=== Data section ===
- Opening Delimiter -
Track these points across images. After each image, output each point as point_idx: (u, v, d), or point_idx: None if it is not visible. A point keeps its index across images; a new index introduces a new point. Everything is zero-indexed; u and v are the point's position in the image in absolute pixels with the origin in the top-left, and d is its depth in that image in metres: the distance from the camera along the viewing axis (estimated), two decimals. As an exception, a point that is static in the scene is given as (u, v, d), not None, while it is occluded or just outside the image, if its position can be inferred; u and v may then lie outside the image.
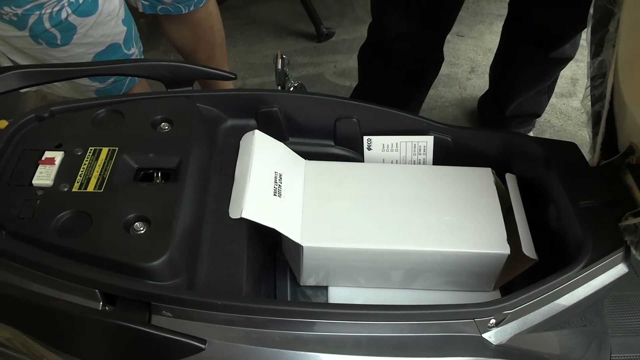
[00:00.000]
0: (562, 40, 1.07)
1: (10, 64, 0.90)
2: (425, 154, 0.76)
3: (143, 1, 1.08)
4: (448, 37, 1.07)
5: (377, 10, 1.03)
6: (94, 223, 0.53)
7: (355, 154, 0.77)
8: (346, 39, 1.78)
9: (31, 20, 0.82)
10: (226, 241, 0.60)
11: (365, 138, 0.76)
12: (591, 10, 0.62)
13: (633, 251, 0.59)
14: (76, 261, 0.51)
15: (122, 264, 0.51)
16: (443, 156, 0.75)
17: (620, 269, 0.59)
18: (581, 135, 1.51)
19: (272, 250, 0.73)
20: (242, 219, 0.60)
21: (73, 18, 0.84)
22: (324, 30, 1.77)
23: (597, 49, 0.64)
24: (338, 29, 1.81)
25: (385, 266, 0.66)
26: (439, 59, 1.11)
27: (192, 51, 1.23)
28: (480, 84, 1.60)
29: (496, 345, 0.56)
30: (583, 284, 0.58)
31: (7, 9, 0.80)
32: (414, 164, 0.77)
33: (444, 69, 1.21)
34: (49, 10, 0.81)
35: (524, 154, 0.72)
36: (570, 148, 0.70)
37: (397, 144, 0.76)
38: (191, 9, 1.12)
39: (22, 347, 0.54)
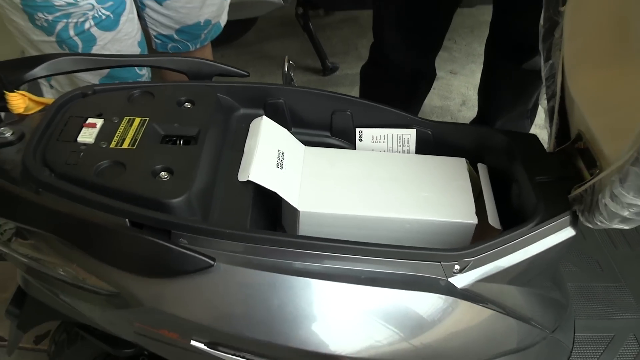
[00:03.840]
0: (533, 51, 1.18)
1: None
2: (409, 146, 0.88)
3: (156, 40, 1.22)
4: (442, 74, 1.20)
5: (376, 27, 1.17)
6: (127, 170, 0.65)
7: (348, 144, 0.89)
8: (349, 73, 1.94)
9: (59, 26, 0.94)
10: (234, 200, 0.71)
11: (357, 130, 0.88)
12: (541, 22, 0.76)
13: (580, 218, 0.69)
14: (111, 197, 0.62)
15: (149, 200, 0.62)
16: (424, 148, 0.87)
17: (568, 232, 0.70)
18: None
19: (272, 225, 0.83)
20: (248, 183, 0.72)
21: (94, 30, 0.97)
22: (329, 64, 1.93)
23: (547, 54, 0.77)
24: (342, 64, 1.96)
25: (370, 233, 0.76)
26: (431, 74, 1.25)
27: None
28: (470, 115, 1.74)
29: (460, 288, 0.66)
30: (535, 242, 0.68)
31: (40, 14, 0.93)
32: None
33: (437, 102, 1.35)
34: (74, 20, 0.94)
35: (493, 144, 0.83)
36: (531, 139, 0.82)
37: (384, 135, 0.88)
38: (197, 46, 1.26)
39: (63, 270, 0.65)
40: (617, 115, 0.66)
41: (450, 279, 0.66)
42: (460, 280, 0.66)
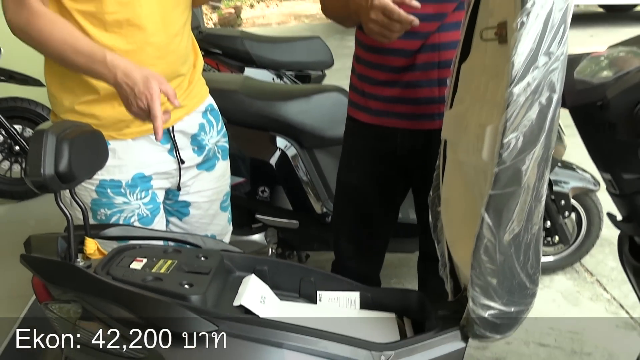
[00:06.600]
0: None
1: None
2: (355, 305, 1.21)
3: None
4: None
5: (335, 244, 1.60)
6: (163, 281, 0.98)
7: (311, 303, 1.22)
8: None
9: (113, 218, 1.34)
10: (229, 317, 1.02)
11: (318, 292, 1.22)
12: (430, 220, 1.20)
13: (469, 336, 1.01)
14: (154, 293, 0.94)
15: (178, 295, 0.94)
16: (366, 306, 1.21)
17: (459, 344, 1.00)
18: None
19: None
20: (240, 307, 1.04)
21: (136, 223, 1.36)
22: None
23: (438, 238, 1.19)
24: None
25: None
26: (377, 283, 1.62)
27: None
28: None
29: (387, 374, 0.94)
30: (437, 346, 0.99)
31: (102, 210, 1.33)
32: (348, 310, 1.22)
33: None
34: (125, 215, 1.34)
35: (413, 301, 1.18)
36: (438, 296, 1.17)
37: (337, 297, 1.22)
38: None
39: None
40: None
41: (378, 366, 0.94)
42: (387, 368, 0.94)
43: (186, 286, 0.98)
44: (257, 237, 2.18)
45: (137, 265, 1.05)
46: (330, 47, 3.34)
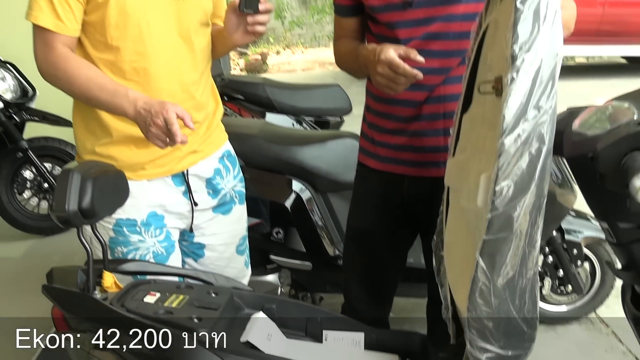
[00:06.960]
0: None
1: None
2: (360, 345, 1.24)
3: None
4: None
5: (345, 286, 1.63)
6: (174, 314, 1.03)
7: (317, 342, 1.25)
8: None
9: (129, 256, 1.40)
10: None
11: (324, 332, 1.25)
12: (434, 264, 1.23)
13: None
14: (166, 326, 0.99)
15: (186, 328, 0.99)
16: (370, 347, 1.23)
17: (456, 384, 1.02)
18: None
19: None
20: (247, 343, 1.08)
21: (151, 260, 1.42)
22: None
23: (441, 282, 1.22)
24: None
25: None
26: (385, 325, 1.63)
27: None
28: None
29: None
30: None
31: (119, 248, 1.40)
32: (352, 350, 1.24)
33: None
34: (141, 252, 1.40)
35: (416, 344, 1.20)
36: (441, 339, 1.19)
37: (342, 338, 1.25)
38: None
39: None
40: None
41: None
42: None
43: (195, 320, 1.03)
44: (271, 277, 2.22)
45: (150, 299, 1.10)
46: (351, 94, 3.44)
- Closing Delimiter -
=== Task to complete ===
A verbatim copy of the material is needed; pictures are not to appear in it.

=== Exercise response ===
Track these points across images. After each image, output each point as point_idx: (u, v, d), or point_idx: None if it is not visible. A point keeps its index across images; a new index introduces a new point. Everything is zero-indexed; u and v are the point's position in the image in absolute pixels with the origin in the top-left, and d is its depth in that image in metres: the distance from the camera along the viewing axis (estimated), two decimals. As an exception, a point that is static in the scene is given as (u, v, d), not None, while it is occluded or just outside the image, if its position can be inferred; u and v may then lie outside the image.
[00:00.000]
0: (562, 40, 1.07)
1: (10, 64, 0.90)
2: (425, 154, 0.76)
3: (143, 1, 1.08)
4: (448, 37, 1.07)
5: (377, 10, 1.03)
6: (94, 223, 0.53)
7: (355, 154, 0.77)
8: (346, 39, 1.78)
9: (31, 20, 0.82)
10: (226, 241, 0.60)
11: (365, 138, 0.76)
12: (591, 10, 0.62)
13: (633, 251, 0.59)
14: (76, 261, 0.51)
15: (122, 264, 0.51)
16: (443, 156, 0.75)
17: (620, 269, 0.59)
18: (581, 135, 1.51)
19: (272, 250, 0.73)
20: (242, 219, 0.60)
21: (73, 18, 0.84)
22: (324, 30, 1.77)
23: (597, 49, 0.64)
24: (338, 29, 1.81)
25: (385, 266, 0.66)
26: (439, 59, 1.11)
27: (192, 51, 1.23)
28: (480, 84, 1.60)
29: (496, 345, 0.56)
30: (583, 284, 0.58)
31: (7, 9, 0.80)
32: (414, 164, 0.77)
33: (444, 69, 1.21)
34: (49, 10, 0.81)
35: (524, 154, 0.72)
36: (570, 148, 0.70)
37: (397, 144, 0.76)
38: (191, 9, 1.12)
39: (22, 347, 0.54)
[00:03.840]
0: (533, 51, 1.18)
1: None
2: (409, 146, 0.88)
3: (156, 40, 1.22)
4: (442, 74, 1.20)
5: (376, 27, 1.17)
6: (127, 170, 0.65)
7: (348, 144, 0.89)
8: (349, 73, 1.94)
9: (59, 26, 0.94)
10: (234, 200, 0.71)
11: (357, 130, 0.88)
12: (541, 22, 0.76)
13: (580, 218, 0.69)
14: (111, 197, 0.62)
15: (149, 200, 0.62)
16: (424, 148, 0.87)
17: (568, 232, 0.70)
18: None
19: (272, 225, 0.83)
20: (248, 183, 0.72)
21: (94, 30, 0.97)
22: (329, 64, 1.93)
23: (547, 54, 0.77)
24: (342, 64, 1.96)
25: (370, 233, 0.76)
26: (431, 74, 1.25)
27: None
28: (470, 115, 1.74)
29: (460, 288, 0.66)
30: (535, 242, 0.68)
31: (40, 14, 0.93)
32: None
33: (437, 102, 1.35)
34: (74, 20, 0.94)
35: (493, 144, 0.83)
36: (531, 139, 0.82)
37: (384, 135, 0.88)
38: (197, 46, 1.26)
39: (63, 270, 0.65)
40: (617, 115, 0.66)
41: (450, 279, 0.66)
42: (460, 280, 0.66)
[00:06.600]
0: None
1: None
2: (355, 305, 1.21)
3: None
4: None
5: (335, 244, 1.60)
6: (163, 281, 0.98)
7: (311, 303, 1.22)
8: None
9: (113, 218, 1.34)
10: (229, 317, 1.02)
11: (318, 292, 1.22)
12: (430, 220, 1.20)
13: (469, 336, 1.01)
14: (154, 293, 0.94)
15: (178, 295, 0.94)
16: (366, 306, 1.21)
17: (459, 344, 1.00)
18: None
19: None
20: (240, 307, 1.04)
21: (136, 223, 1.36)
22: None
23: (438, 238, 1.19)
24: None
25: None
26: (377, 283, 1.62)
27: None
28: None
29: (387, 374, 0.94)
30: (437, 346, 0.99)
31: (102, 210, 1.33)
32: (348, 310, 1.22)
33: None
34: (125, 215, 1.34)
35: (413, 301, 1.18)
36: (438, 296, 1.17)
37: (337, 297, 1.22)
38: None
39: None
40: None
41: (378, 366, 0.94)
42: (387, 368, 0.94)
43: (186, 286, 0.98)
44: (257, 237, 2.18)
45: (137, 265, 1.05)
46: (330, 47, 3.34)
[00:06.960]
0: None
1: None
2: (360, 345, 1.24)
3: None
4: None
5: (345, 286, 1.63)
6: (174, 314, 1.03)
7: (317, 342, 1.25)
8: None
9: (129, 256, 1.40)
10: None
11: (324, 332, 1.25)
12: (434, 264, 1.23)
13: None
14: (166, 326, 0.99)
15: (186, 328, 0.99)
16: (370, 347, 1.23)
17: (456, 384, 1.02)
18: None
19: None
20: (247, 343, 1.08)
21: (151, 260, 1.42)
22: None
23: (441, 282, 1.22)
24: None
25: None
26: (385, 325, 1.63)
27: None
28: None
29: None
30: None
31: (119, 248, 1.40)
32: (352, 350, 1.24)
33: None
34: (141, 252, 1.40)
35: (416, 344, 1.20)
36: (441, 339, 1.19)
37: (342, 338, 1.25)
38: None
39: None
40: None
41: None
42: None
43: (195, 320, 1.03)
44: (271, 277, 2.22)
45: (150, 299, 1.10)
46: (351, 94, 3.44)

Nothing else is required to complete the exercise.